* _EXTRACT_:
============
Conclusions - Atomic Structure - Review - Training MCAT General Chemistry Review

MCAT General Chemistry Review

Chapter 1: Atomic Structure


Congratulations! You’ve made it through the first chapter! Now that we have covered topics related to the most fundamental unit of matter—the atom—you’re set to advance your understanding of the physical world in more complex ways. This chapter described the characteristics and behavior of the three subatomic particles: the proton, neutron, and electron. In addition, it compared and contrasted two models of the atom. The Bohr model is adequate for describing the structure of one-electron systems, such as the hydrogen atom or the helium ion, but fails to describe adequately the structure of more complex atoms. The quantum mechanical model theorizes that electrons are found not in discrete orbits, but in “clouds of probability,” or orbitals, by which we can predict the likelihood of finding electrons within given regions of space surrounding the nucleus. Both theories tell us that the energy levels available to electrons are not infinite but discrete and that the energy difference between levels is a precise amount called a quantum. The four quantum numbers completely describe the position and energy of any electron within a given atom. Finally, we learned two simple recall methods for the order in which electrons fill the shells and subshells of an atom and that the valence electrons are the reactive electrons in an atom. In the next chapter, we’ll take a look at how the elements are organized on the Periodic Table and will then turn our attention to their bonding behavior—based on valence electrons—in Chapter 3 of MCAT General Chemistry Review.

Concept Summary

Subatomic Particles

· A proton has a positive charge and mass around 1 amu; a neutron has no charge and mass around 1 amu; an electron has a negative charge and negligible mass.
============
* _RECORDED INFORMATION_:

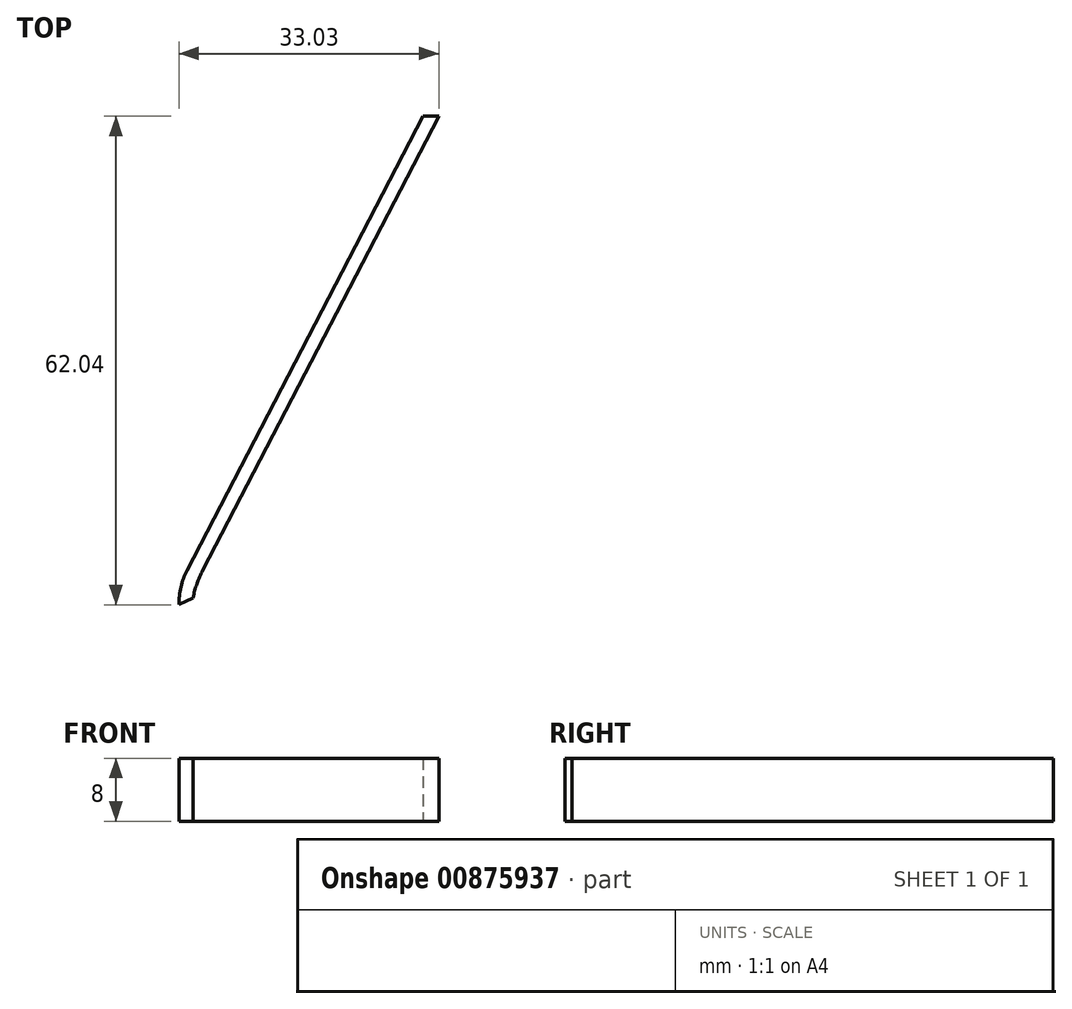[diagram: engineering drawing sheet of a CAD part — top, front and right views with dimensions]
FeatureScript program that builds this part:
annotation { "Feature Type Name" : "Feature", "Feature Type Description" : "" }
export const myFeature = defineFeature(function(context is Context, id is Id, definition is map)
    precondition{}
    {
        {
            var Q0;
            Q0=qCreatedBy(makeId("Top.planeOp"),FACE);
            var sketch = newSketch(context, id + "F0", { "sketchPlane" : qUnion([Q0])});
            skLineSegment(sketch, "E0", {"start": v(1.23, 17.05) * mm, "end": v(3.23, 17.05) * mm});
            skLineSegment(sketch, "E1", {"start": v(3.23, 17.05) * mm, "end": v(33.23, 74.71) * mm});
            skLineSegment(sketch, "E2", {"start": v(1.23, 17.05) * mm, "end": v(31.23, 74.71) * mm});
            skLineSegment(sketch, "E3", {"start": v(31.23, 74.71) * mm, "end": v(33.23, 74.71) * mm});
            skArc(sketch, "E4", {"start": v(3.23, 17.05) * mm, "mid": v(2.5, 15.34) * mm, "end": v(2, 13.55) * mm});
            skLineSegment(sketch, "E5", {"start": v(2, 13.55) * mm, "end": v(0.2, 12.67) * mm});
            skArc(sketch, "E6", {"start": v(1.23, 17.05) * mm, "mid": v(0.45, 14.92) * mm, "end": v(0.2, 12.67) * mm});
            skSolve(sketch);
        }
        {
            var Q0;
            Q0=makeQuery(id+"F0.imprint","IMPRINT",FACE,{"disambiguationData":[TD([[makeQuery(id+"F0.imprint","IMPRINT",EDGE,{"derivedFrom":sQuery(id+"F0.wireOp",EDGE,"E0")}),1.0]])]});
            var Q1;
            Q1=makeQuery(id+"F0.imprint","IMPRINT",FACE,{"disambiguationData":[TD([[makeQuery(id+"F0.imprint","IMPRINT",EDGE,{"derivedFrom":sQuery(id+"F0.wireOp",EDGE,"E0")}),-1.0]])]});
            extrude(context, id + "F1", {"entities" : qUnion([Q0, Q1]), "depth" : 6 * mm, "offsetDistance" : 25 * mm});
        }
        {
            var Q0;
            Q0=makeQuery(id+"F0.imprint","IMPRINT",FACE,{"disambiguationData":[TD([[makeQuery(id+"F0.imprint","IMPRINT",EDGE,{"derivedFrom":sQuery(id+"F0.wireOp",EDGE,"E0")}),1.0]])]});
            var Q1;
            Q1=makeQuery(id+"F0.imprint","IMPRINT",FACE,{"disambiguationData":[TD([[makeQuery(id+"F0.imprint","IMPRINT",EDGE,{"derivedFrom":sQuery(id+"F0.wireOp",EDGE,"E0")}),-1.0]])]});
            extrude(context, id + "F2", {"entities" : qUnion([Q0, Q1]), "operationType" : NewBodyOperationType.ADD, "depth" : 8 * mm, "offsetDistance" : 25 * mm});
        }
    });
============
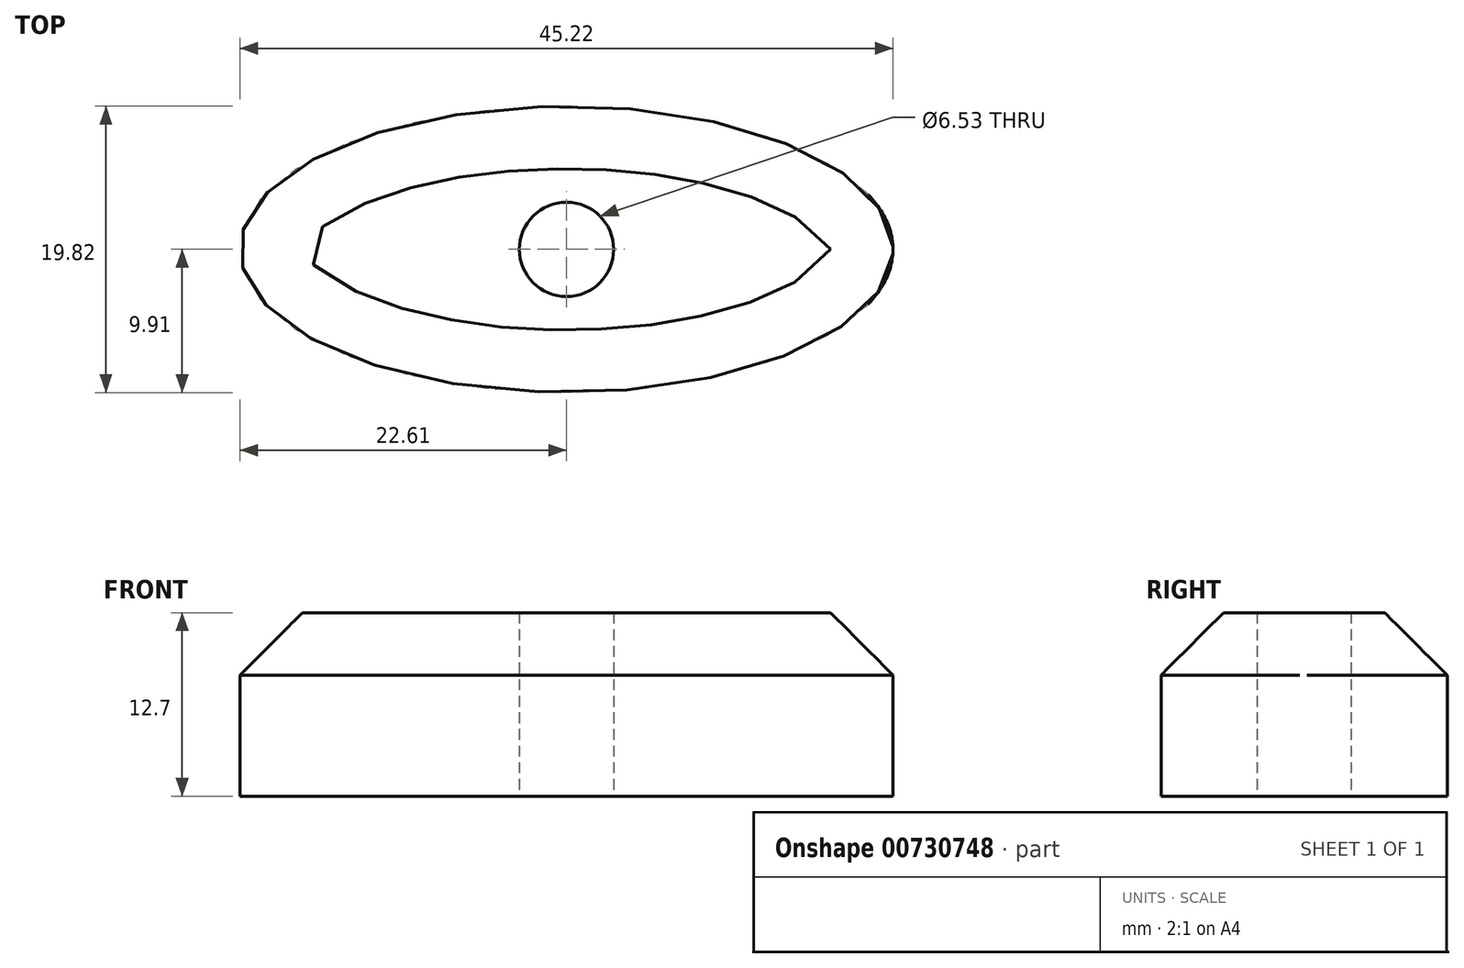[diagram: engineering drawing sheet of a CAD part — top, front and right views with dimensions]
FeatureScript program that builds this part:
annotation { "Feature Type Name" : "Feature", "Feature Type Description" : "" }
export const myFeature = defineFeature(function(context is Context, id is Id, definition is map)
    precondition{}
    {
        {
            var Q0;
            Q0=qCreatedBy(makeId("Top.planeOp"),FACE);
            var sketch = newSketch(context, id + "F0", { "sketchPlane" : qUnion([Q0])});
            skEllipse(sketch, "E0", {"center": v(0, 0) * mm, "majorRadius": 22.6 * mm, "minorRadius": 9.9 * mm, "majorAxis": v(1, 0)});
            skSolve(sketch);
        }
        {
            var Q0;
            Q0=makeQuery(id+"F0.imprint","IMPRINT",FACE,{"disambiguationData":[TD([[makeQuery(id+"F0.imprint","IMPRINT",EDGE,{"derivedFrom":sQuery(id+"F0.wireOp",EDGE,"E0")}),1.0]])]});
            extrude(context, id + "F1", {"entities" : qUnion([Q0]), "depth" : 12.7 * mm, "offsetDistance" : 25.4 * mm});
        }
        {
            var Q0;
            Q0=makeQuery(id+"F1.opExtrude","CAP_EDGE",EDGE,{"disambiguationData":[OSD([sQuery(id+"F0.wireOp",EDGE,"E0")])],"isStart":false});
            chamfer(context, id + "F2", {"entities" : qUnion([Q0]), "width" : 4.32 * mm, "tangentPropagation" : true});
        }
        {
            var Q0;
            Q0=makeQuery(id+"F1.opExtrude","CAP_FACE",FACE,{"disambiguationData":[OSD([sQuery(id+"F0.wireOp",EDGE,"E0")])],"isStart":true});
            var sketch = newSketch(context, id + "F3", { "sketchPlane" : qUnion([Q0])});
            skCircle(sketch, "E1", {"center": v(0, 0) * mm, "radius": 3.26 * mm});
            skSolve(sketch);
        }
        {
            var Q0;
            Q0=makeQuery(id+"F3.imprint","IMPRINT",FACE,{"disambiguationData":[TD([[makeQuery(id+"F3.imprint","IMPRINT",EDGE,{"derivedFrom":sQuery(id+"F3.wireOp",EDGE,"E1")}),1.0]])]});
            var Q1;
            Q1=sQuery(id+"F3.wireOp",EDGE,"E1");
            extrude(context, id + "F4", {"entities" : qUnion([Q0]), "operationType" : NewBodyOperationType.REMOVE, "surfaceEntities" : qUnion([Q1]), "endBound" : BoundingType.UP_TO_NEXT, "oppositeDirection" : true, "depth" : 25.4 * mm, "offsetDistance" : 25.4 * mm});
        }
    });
============
* _TASK INSTRUCTIONS_: Reproduce the atomic structure review verbatim from "Concept Summary" up to and including "and negligible mass.". The rows above are separate material and are unrelated to the atomic structure review.

* _SOLUTION TO THIS EXERCISE_:
Concept Summary

Subatomic Particles

· A proton has a positive charge and mass around 1 amu; a neutron has no charge and mass around 1 amu; an electron has a negative charge and negligible mass.